Published: 12 Jan 2021, 02:07 pm
The third namaz-e-janaza of Mizanur Rahman Khan, co-editor of the vernacular daily Prothom Alo, was held at the Jatiya Press Club on Tuesday morning.
It took place around 11 a.m. Later, his body was taken to the office of Prothom Alo.
After Zohr's prayers, Mizanur will be buried in the Mirpur Martyred Intellectual Graveyard.
Earlier, the first namaz-e-janaza of Mizanur Rahman was held on the Supreme Court premises around 10 am.
Justice M Enayetur Rahim, Justice Md Ruhul Quddus, Justice Mustafa Zaman Islam, Justice Khandaker Diliruzzaman, Justice Khizir Ahmed Choudhury, Barriester Ruhul Kuddus, Abdul Matin Khasru, former Law Minister, Additional Attorney General SM Munir, former Additional Attorney General Murad Reza, lawyers and journalists attended the namaz-e-janaza.

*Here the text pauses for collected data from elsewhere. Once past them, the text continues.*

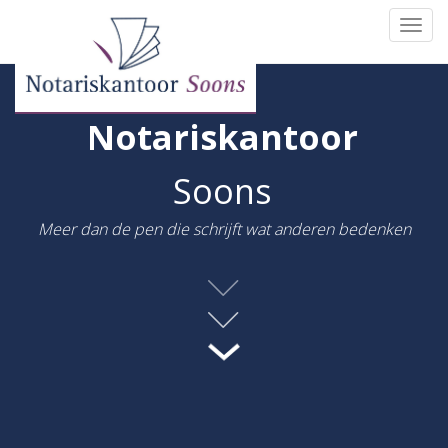
Togg
navi
Notariskantoor
Soons
Meer dan de pen die schrijft wat anderen bedenken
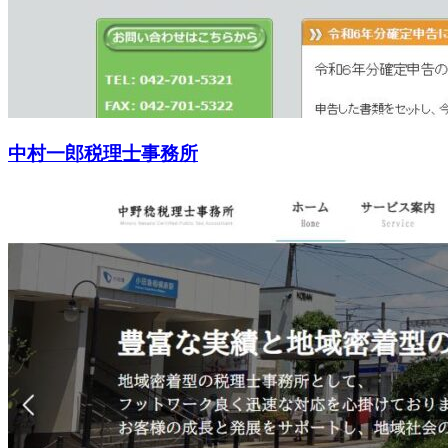
中村一郎税理士事務所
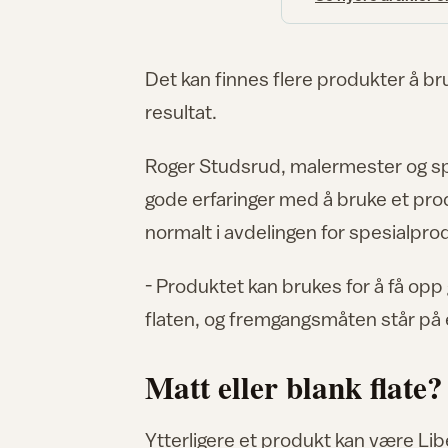
Det kan finnes flere produkter å bru
resultat.
Roger Studsrud, malermester og spes
gode erfaringer med å bruke et pro
normalt i avdelingen for spesialpro
- Produktet kan brukes for å få opp 
flaten, og fremgangsmåten står på 
Matt eller blank flate?
Ytterligere et produkt kan være Li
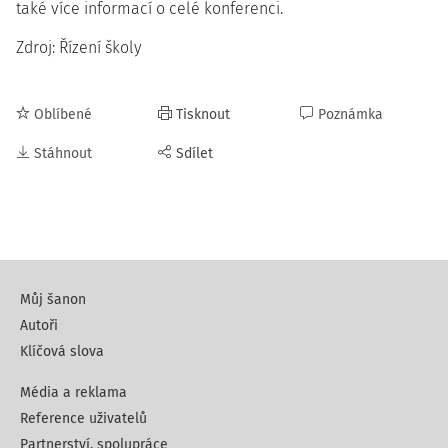
také více informací o celé konferenci.
Zdroj: Řízení školy
Oblíbené
Tisknout
Poznámka
Stáhnout
Sdílet
Můj šanon
Autoři
Klíčová slova
Média a reklama
Reference uživatelů
Partnerství, spolupráce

The Supreme Court Bar Association and the Law Reporters Forum paid tribute to the journalist after placing on floral wreaths. After that, the body was taken to the Dhaka Reporters Unit (DRU) where its second Janaza took place.

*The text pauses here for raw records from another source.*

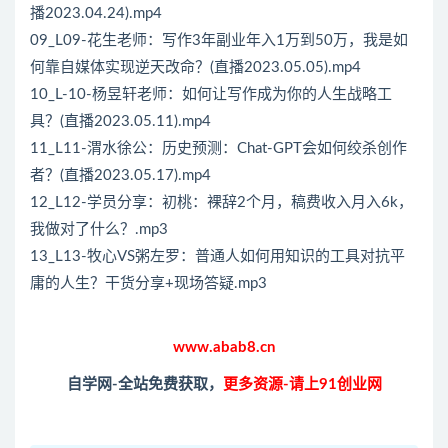
播2023.04.24).mp4
09_L09-花生老师：写作3年副业年入1万到50万，我是如
何靠自媒体实现逆天改命？(直播2023.05.05).mp4
10_L-10-杨昱轩老师：如何让写作成为你的人生战略工
具？(直播2023.05.11).mp4
11_L11-渭水徐公：历史预测：Chat-GPT会如何绞杀创作
者？(直播2023.05.17).mp4
12_L12-学员分享：初桃：裸辞2个月，稿费收入月入6k，
我做对了什么？.mp3
13_L13-牧心VS粥左罗：普通人如何用知识的工具对抗平
庸的人生？干货分享+现场答疑.mp3
www.abab8.cn
自学网-全站免费获取，
更多资源-请上91创业网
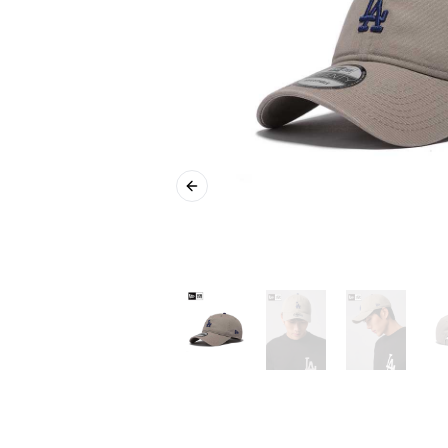
Previous slide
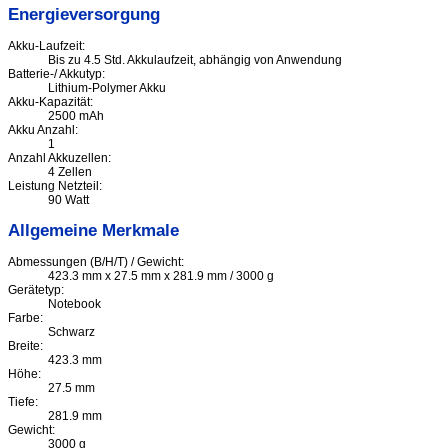
Energieversorgung
Akku-Laufzeit:
Bis zu 4.5 Std. Akkulaufzeit, abhängig von Anwendung
Batterie-/ Akkutyp:
Lithium-Polymer Akku
Akku-Kapazität:
2500 mAh
Akku Anzahl:
1
Anzahl Akkuzellen:
4 Zellen
Leistung Netzteil:
90 Watt
Allgemeine Merkmale
Abmessungen (B/H/T) / Gewicht:
423.3 mm x 27.5 mm x 281.9 mm / 3000 g
Gerätetyp:
Notebook
Farbe:
Schwarz
Breite:
423.3 mm
Höhe:
27.5 mm
Tiefe:
281.9 mm
Gewicht:
3000 g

Mizanur, who had been suffering from Covid-19, died on Monday evening at the age of 53. The noted journalist breathed his last at Universal Medical College Hospital in the city’s Mohakhali area around 6:05 pm.
Mizanur tested positive for coronavirus on 2 December last year and was first admitted to Gonoshasthaya Nagar Hospital on 5 December.
He was transferred to the Universal Hospital on December 10 as his condition worsened and he received treatment at the ICU.
The journalist was put on life support on Saturday as his condition deteriorated further and the doctors declared him dead on Monday.
Born on October 31, 1967, in Jhalakathi’s Nalchity, Mizanur graduated from Barishal BM College.
He took up journalism as his profession in the late 80s by joining a Barishal daily.
He worked in various capacities in different media houses in his long career.
His notable books include ‘Sangbidhan O Tatmabadhayok Sarkar Bitorko’ (constitution and the caretaker government debate) and ‘1971: Americar Gopon Dalil’ (1971: America’s secret documents).
He earned a reputation through his interpretative reports and columns on legal issues.